Problem: Starting at the line that contains "hfov_deg: 7.8", write out every line to the end of the records below exactly, and leave out the pictures.

Data listing:
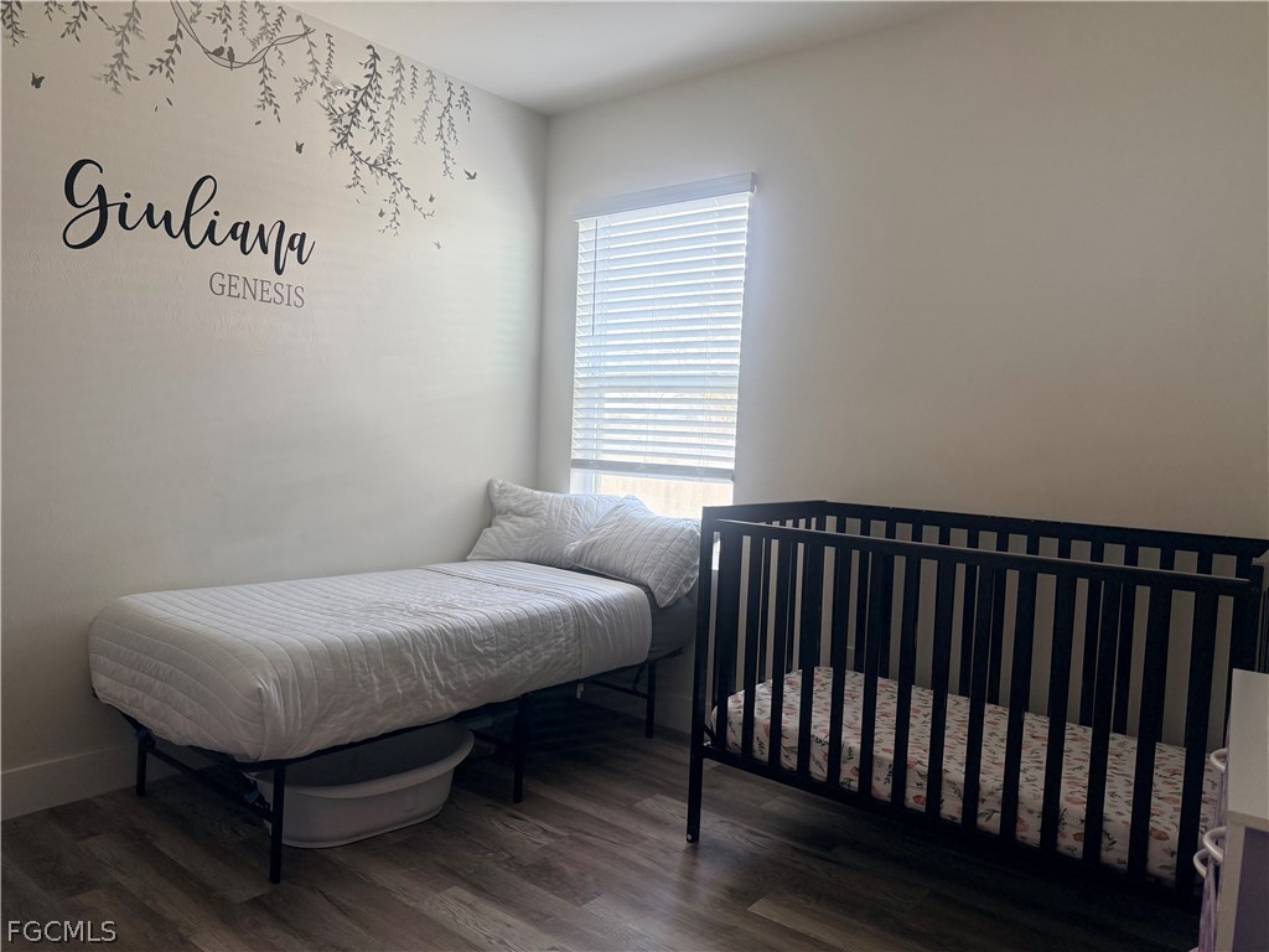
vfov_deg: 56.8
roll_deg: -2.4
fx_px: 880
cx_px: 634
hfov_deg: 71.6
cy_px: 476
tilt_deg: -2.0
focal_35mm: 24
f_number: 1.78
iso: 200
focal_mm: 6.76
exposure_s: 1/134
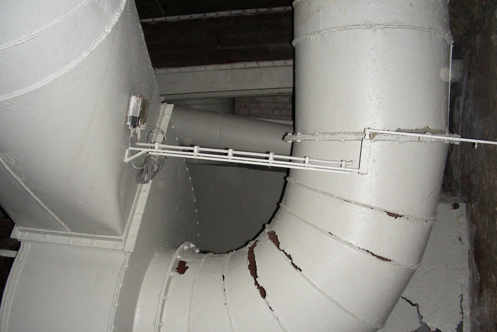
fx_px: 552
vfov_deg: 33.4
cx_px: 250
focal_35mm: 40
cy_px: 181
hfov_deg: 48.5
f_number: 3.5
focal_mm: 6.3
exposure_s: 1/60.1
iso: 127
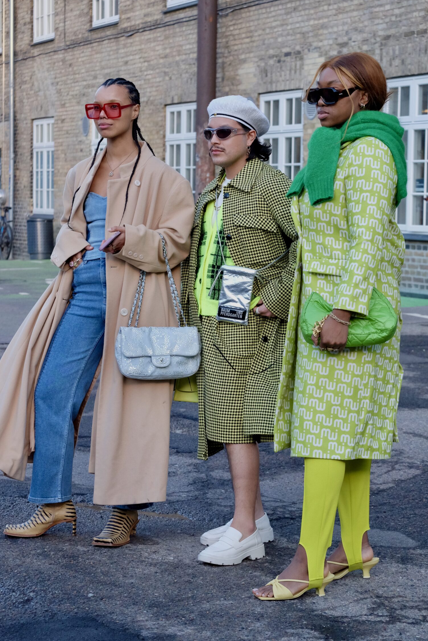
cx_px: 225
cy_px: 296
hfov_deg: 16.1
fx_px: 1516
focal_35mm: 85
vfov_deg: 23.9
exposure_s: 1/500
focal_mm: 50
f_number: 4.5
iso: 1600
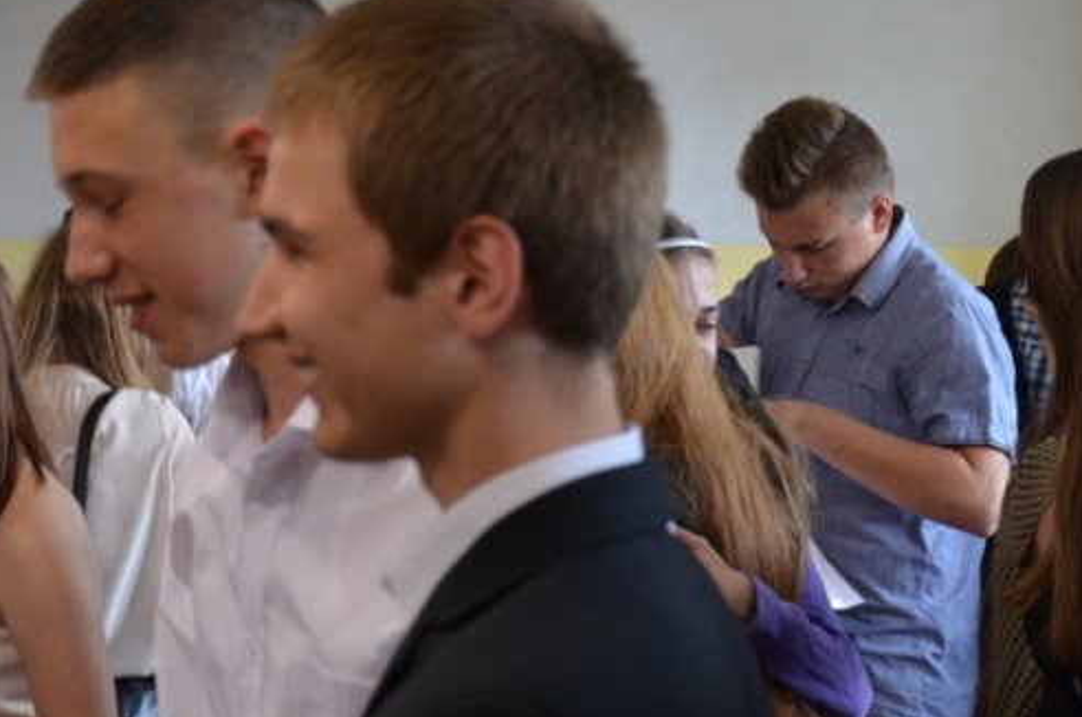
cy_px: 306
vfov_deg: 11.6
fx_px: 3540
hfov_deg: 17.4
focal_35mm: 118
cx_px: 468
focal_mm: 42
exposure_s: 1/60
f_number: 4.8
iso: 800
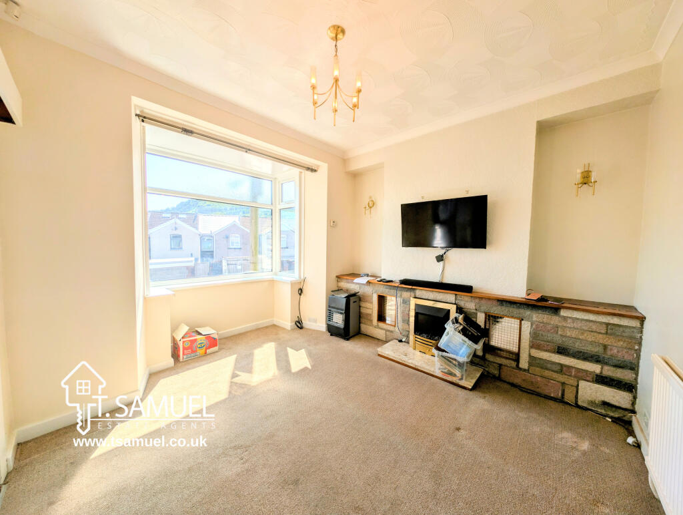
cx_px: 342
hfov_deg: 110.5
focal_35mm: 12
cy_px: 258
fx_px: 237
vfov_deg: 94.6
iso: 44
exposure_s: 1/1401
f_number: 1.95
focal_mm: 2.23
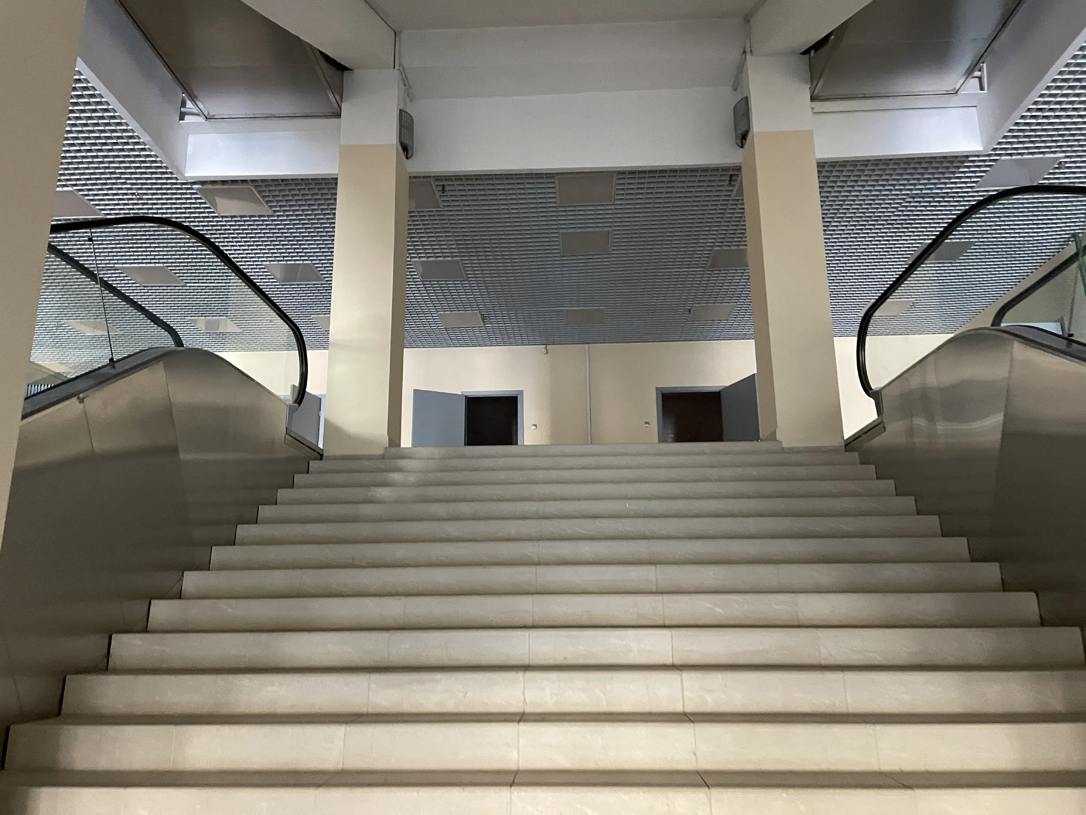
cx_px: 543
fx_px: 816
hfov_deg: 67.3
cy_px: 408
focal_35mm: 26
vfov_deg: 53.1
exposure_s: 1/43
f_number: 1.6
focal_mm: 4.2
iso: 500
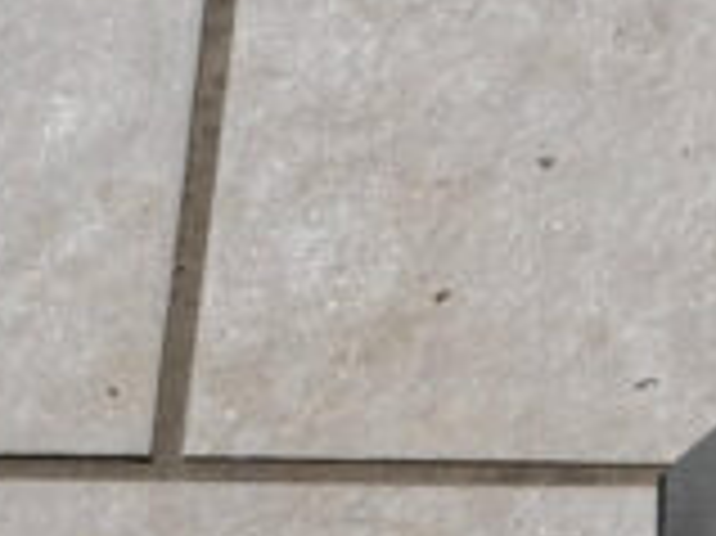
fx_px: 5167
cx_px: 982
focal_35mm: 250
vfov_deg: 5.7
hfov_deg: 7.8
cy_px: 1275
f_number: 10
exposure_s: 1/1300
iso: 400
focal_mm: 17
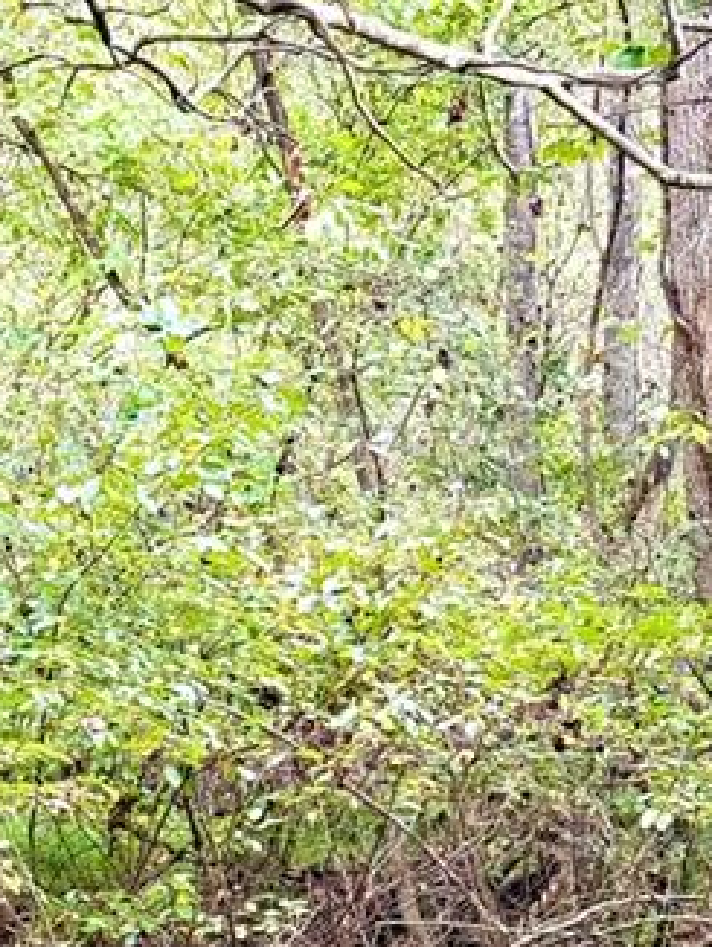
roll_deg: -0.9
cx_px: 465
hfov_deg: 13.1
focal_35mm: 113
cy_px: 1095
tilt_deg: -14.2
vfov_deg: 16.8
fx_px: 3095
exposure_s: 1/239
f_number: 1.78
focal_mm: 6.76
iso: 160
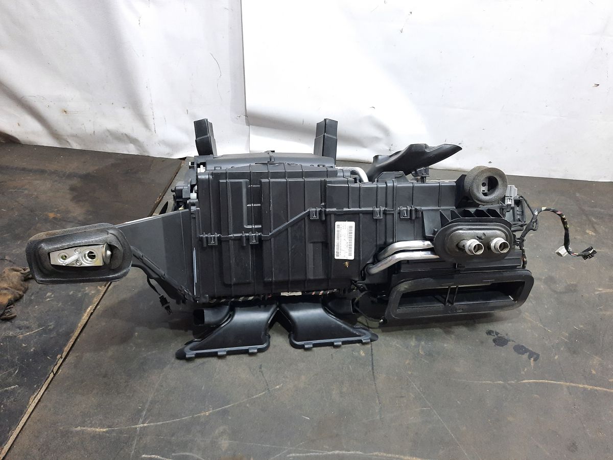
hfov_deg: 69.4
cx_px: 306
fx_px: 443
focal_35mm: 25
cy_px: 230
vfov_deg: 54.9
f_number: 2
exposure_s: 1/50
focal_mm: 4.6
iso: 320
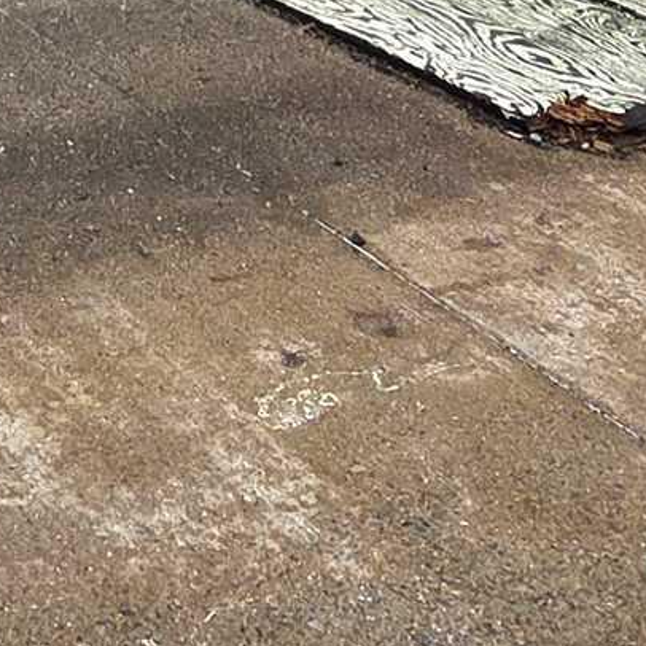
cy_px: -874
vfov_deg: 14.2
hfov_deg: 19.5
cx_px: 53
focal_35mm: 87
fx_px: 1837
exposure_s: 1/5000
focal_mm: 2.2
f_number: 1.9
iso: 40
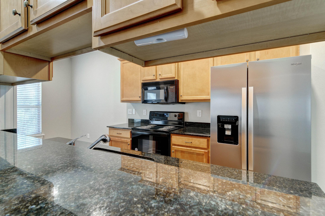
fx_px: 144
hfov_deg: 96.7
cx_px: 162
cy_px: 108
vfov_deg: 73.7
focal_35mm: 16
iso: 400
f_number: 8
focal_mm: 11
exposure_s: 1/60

Your response:
hfov_deg: 7.8
cy_px: 1275
f_number: 10
exposure_s: 1/1300
iso: 400
focal_mm: 17
roll_deg: -0.9
cx_px: 465
hfov_deg: 13.1
focal_35mm: 113
cy_px: 1095
tilt_deg: -14.2
vfov_deg: 16.8
fx_px: 3095
exposure_s: 1/239
f_number: 1.78
focal_mm: 6.76
iso: 160
hfov_deg: 69.4
cx_px: 306
fx_px: 443
focal_35mm: 25
cy_px: 230
vfov_deg: 54.9
f_number: 2
exposure_s: 1/50
focal_mm: 4.6
iso: 320
cy_px: -874
vfov_deg: 14.2
hfov_deg: 19.5
cx_px: 53
focal_35mm: 87
fx_px: 1837
exposure_s: 1/5000
focal_mm: 2.2
f_number: 1.9
iso: 40
fx_px: 144
hfov_deg: 96.7
cx_px: 162
cy_px: 108
vfov_deg: 73.7
focal_35mm: 16
iso: 400
f_number: 8
focal_mm: 11
exposure_s: 1/60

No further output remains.